[Stored items]
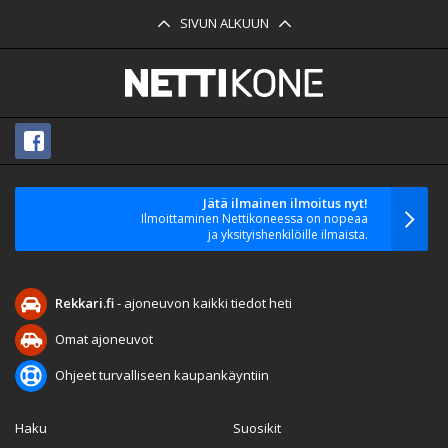
SIVUN ALKUUN
Jätä ilmainen ilmoitus nyt!
Ilmoittaminen Nettikoneessa on nopeaa
ja yksityishenkilöille ilmaista.
Rekkari.fi
- ajoneuvon kaikki tiedot heti
Omat ajoneuvot
Ohjeet turvalliseen kaupankäyntiin
Haku
Suosikit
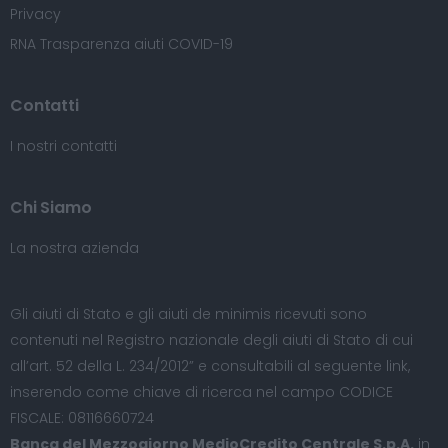
Privacy
RNA Trasparenza aiuti COVID-19
Contatti
I nostri contatti
Chi Siamo
La nostra azienda
Gli aiuti di Stato e gli aiuti de minimis ricevuti sono
contenuti nel Registro nazionale degli aiuti di Stato di cui
all’art. 52 della L. 234/2012” e consultabili al seguente
link
,
inserendo come chiave di ricerca nel campo CODICE
FISCALE: 08116660724
Banca del Mezzogiorno MedioCredito Centrale S.p.A.
in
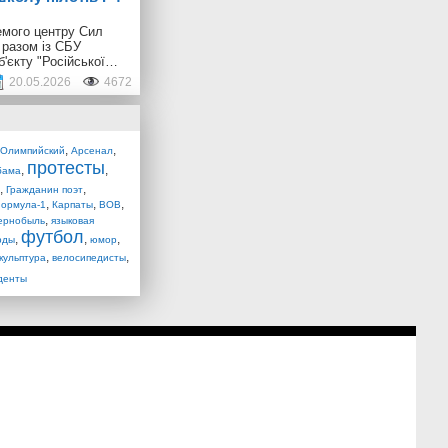
емого центру Сил
 разом із СБУ
б'єкту "Російської…
20.05.2026
4672
,
,
Олимпийский
Арсенал
протесты
,
,
бама
,
,
Гражданин поэт
,
,
,
ормула-1
Карпаты
ВОВ
,
ернобыль
языковая
футбол
,
,
,
рды
юмор
,
,
кульптура
велосипедисты
денты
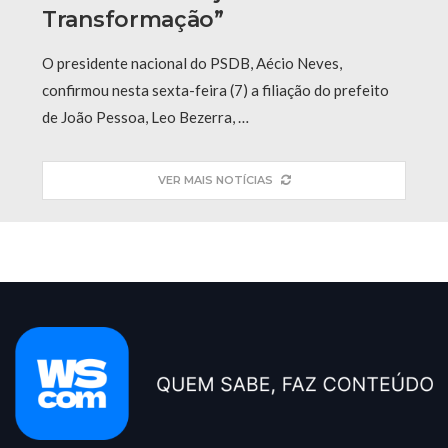
Transformação”
O presidente nacional do PSDB, Aécio Neves,
confirmou nesta sexta-feira (7) a filiação do prefeito
de João Pessoa, Leo Bezerra, …
VER MAIS NOTÍCIAS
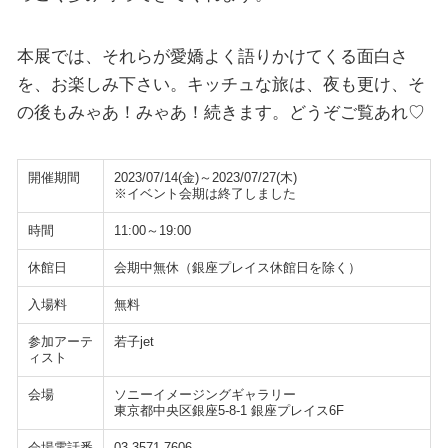
本展では、それらが愛嬌よく語りかけてくる面白さ
を、お楽しみ下さい。キッチュな旅は、夜も更け、そ
の後もみゃあ！みゃあ！続きます。どうぞご覧あれ♡
開催期間
2023/07/14(金)～2023/07/27(木)
※イベント会期は終了しました
時間
11:00～19:00
休館日
会期中無休（銀座プレイス休館日を除く）
入場料
無料
参加アーテ
若子jet
ィスト
会場
ソニーイメージングギャラリー
東京都中央区銀座5-8-1 銀座プレイス6F
会場電話番
03-3571-7606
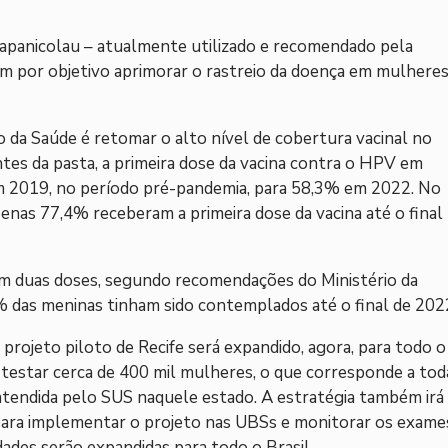
apanicolau – atualmente utilizado e recomendado pela
m por objetivo aprimorar o rastreio da doença em mulhere
o da Saúde é retomar o alto nível de cobertura vacinal no
tes da pasta, a primeira dose da vacina contra o HPV em
m 2019, no período pré-pandemia, para 58,3% em 2022. No
penas 77,4% receberam a primeira dose da vacina até o final
em duas doses, segundo recomendações do Ministério da
 das meninas tinham sido contemplados até o final de 202
rojeto piloto de Recife será expandido, agora, para todo o
testar cerca de 400 mil mulheres, o que corresponde a tod
atendida pelo SUS naquele estado. A estratégia também irá
para implementar o projeto nas UBSs e monitorar os exame
dades serão expandidas para todo o Brasil.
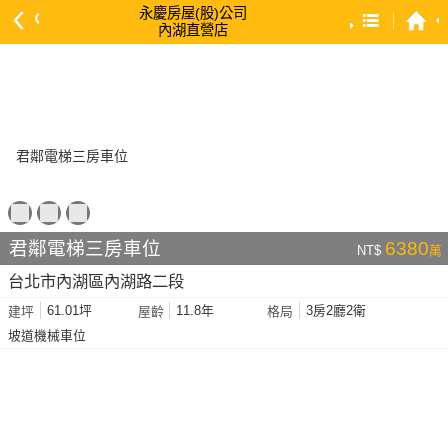
永慶房屋(股)公司
內湖直營店
預設排序
依總價 低 → 高
依總價 高 → 低
依每坪單價 低 → 高
依降幅 高 → 低
依建物坪數 大 → 小
君鄰電梯三房車位
6380
NT$
萬
依土地坪數 大 → 小
台北市內湖區內湖路二段
依屋齡 小 → 大
61.01坪
11.8年
3房2廳2衛
建坪
屋齡
格局
依屋齡 大 → 小
坡道機械車位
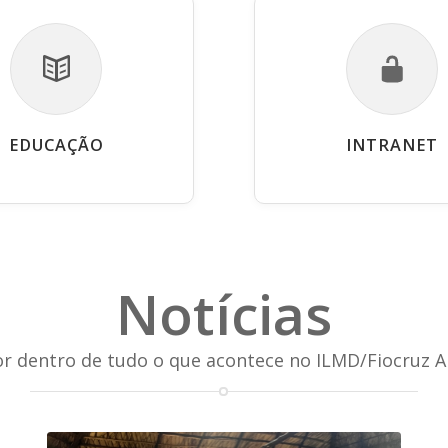
EDUCAÇÃO
INTRANET
Notícias
or dentro de tudo o que acontece no ILMD/Fiocruz 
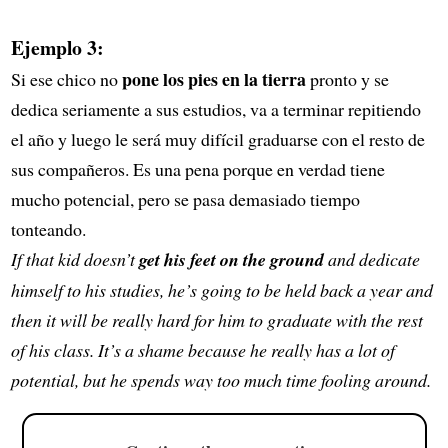
Ejemplo 3:
pone los pies en la tierra
Si ese chico no
pronto y se
dedica seriamente a sus estudios, va a terminar repitiendo
el año y luego le será muy difícil graduarse con el resto de
sus compañeros. Es una pena porque en verdad tiene
mucho potencial, pero se pasa demasiado tiempo
tonteando.
If that kid doesn’t
get his feet on the ground
and dedicate
himself to his studies, he’s going to be held back a year and
then it will be really hard for him to graduate with the rest
of his class. It’s a shame because he really has a lot of
potential, but he spends way too much time fooling around.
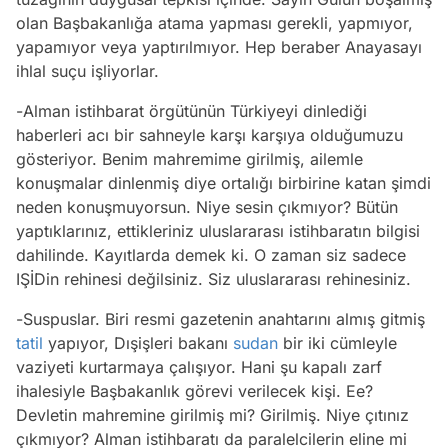
olan Başbakanlığa atama yapması gerekli, yapmıyor,
yapamıyor veya yaptırılmıyor. Hep beraber Anayasayı
ihlal suçu işliyorlar.
-Alman istihbarat örgütünün Türkiyeyi dinlediği
haberleri acı bir sahneyle karşı karşıya olduğumuzu
gösteriyor. Benim mahremime girilmiş, ailemle
konuşmalar dinlenmiş diye ortalığı birbirine katan şimdi
neden konuşmuyorsun. Niye sesin çıkmıyor? Bütün
yaptıklarınız, ettikleriniz uluslararası istihbaratın bilgisi
dahilinde. Kayıtlarda demek ki. O zaman siz sadece
IŞİDin rehinesi değilsiniz. Siz uluslararası rehinesiniz.
-Suspuslar. Biri resmi gazetenin anahtarını almış gitmiş
tatil
yapıyor, Dışişleri bakanı
sudan
bir iki cümleyle
vaziyeti kurtarmaya çalışıyor. Hani şu kapalı zarf
ihalesiyle Başbakanlık görevi verilecek kişi. Ee?
Devletin mahremine girilmiş mi? Girilmiş. Niye çıtınız
çıkmıyor? Alman istihbaratı da paralelcilerin eline mi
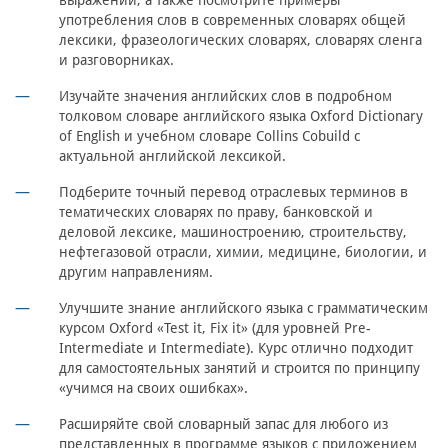
выражений, а также посмотрите примеры
употребления слов в современных словарях общей
лексики, фразеологических словарях, словарях сленга
и разговорниках.
Изучайте значения английских слов в подробном
толковом словаре английского языка Oxford Dictionary
of English и учебном словаре Collins Cobuild с
актуальной английской лексикой.
Подберите точный перевод отраслевых терминов в
тематических словарях по праву, банковской и
деловой лексике, машиностроению, строительству,
нефтегазовой отрасли, химии, медицине, биологии, и
другим направлениям.
Улучшите знание английского языка с грамматическим
курсом Oxford «Test it, Fix it» (для уровней Pre-
Intermediate и Intermediate). Курс отлично подходит
для самостоятельных занятий и строится по принципу
«учимся на своих ошибках».
Расширяйте свой словарный запас для любого из
представленных в программе языков с приложением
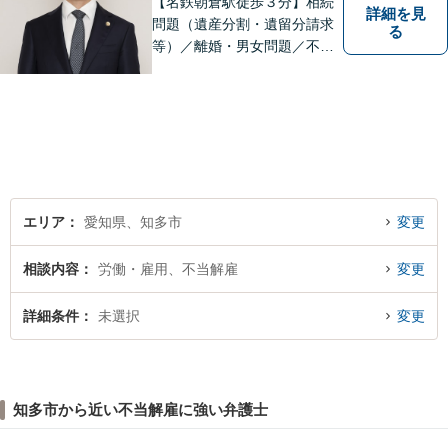
【名鉄朝倉駅徒歩３分】相続
詳細を見
問題（遺産分割・遺留分請求
る
等）／離婚・男女問題／不動
産問題／交通事故に注力して
います（これらの分野は初回
３０分程度相談無料）。実績
多数。
エリア
愛知県、知多市
変更
相談内容
労働・雇用、不当解雇
変更
詳細条件
未選択
変更
知多市から近い不当解雇に強い弁護士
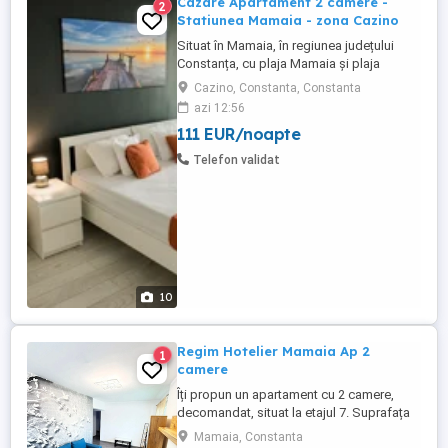
Cazare Apartament 2 camere -
2
Statiunea Mamaia - zona Cazino
Situat în Mamaia, în regiunea județului
Constanța, cu plaja Mamaia și plaja
Myrtos în apropiere, Diamond View
Cazino, Constanta, Constanta
Apartments oferă cazare cu parcare
azi 12:56
privată gratuită garantată pentru fiecare
111 EUR/noapte
apartament. Apartamente cu doua camera
de inchiriat in regim hotelier, Statiunea
Telefon validat
Mamaia - zona Cazino. Apartamentele ...
10
Regim Hotelier Mamaia Ap 2
1
camere
Îți propun un apartament cu 2 camere,
decomandat, situat la etajul 7. Suprafața
utilă este de 65 mp, iar finisajele sunt de
Mamaia, Constanta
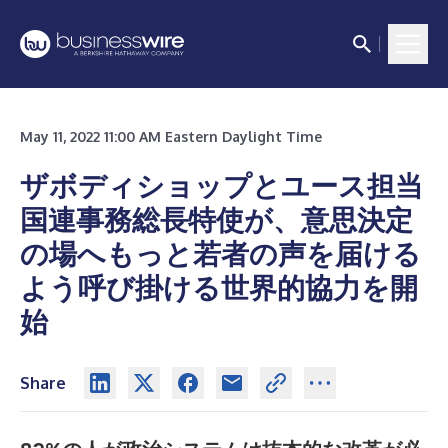
May 11, 2022 11:00 AM Eastern Daylight Time
ザボディショップとユース担当
国連事務総長特使が、意思決定
の場へもっと若者の声を届ける
よう呼び掛ける世界的協力を開
始
Share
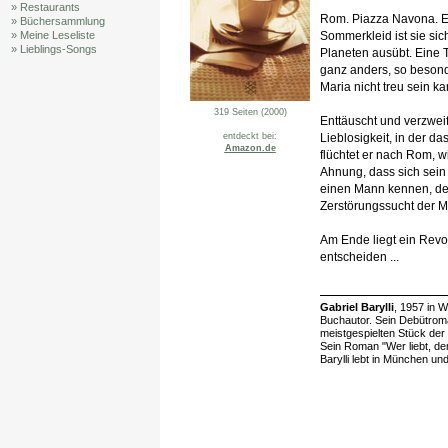
» Restaurants
Rom. Piazza Navona. Em
» Büchersammlung
Sommerkleid ist sie si
» Meine Leseliste
» Lieblings-Songs
Planeten ausübt. Eine T
ganz anders, so besond
Maria nicht treu sein ka
319 Seiten (2000)
Enttäuscht und verzweif
Lieblosigkeit, in der d
entdeckt bei:
Amazon.de
flüchtet er nach Rom, 
Ahnung, dass sich sein 
einen Mann kennen, der
Zerstörungssucht der 
Am Ende liegt ein Revo
entscheiden ...
Gabriel Barylli
, 1957 in 
Buchautor. Sein Debütroma
meistgespielten Stück der
Sein Roman "Wer liebt, de
Barylli lebt in München un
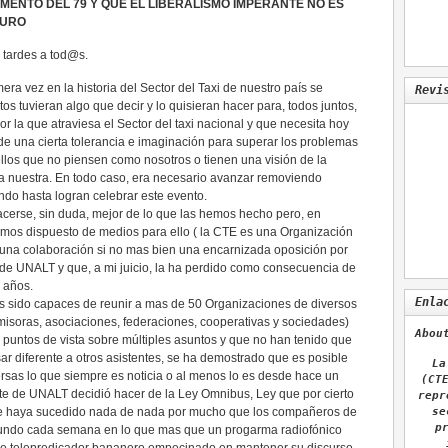
MENTO DEL 79 Y QUE EL LIBERALISMO IMPERANTE NO ES
TURO
tardes a tod@s.
mera vez en la historia del Sector del Taxi de nuestro país se
Revi
os tuvieran algo que decir y lo quisieran hacer para, todos juntos,
or la que atraviesa el Sector del taxi nacional y que necesita hoy
e una cierta tolerancia e imaginación para superar los problemas
llos que no piensen como nosotros o tienen una visión de la
 la nuestra. En todo caso, era necesario avanzar removiendo
do hasta logran celebrar este evento.
cerse, sin duda, mejor de lo que las hemos hecho pero, en
emos dispuesto de medios para ello ( la CTE es una Organización
una colaboración si no mas bien una encarnizada oposición por
 de UNALT y que, a mi juicio, la ha perdido como consecuencia de
 años.
Enla
s sido capaces de reunir a mas de 50 Organizaciones de diversos
. emisoras, asociaciones, federaciones, cooperativas y sociedades)
Abou
puntos de vista sobre múltiples asuntos y que no han tenido que
ar diferente a otros asistentes, se ha demostrado que es posible
La
ersas lo que siempre es noticia o al menos lo es desde hace un
(CT
te de UNALT decidió hacer de la Ley Omnibus, Ley que por cierto
repr
se
que haya sucedido nada de nada por mucho que los compañeros de
p
mundo cada semana en lo que mas que un progarma radiofónico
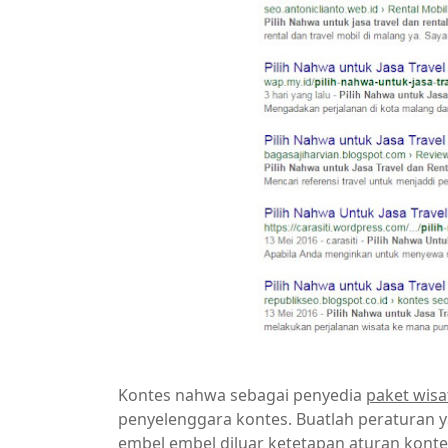
Kontes nahwa sebagai penyedia
paket wis
penyelenggara kontes. Buatlah peraturan yan
embel embel diluar ketetapan aturan kont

● EXERCISE OBJECTIVE: Start with the first line of the records above and end with the line containing "Gli aiuti di Stato e". Output those lines exactly, pictures excluded.

● EXPECTED ANSWER:
SIVUN ALKUUN
Jätä ilmainen ilmoitus nyt!
Ilmoittaminen Nettikoneessa on nopeaa
ja yksityishenkilöille ilmaista.
Rekkari.fi
- ajoneuvon kaikki tiedot heti
Omat ajoneuvot
Ohjeet turvalliseen kaupankäyntiin
Haku
Suosikit
Privacy
RNA Trasparenza aiuti COVID-19
Contatti
I nostri contatti
Chi Siamo
La nostra azienda
Gli aiuti di Stato e gli aiuti de minimis ricevuti sono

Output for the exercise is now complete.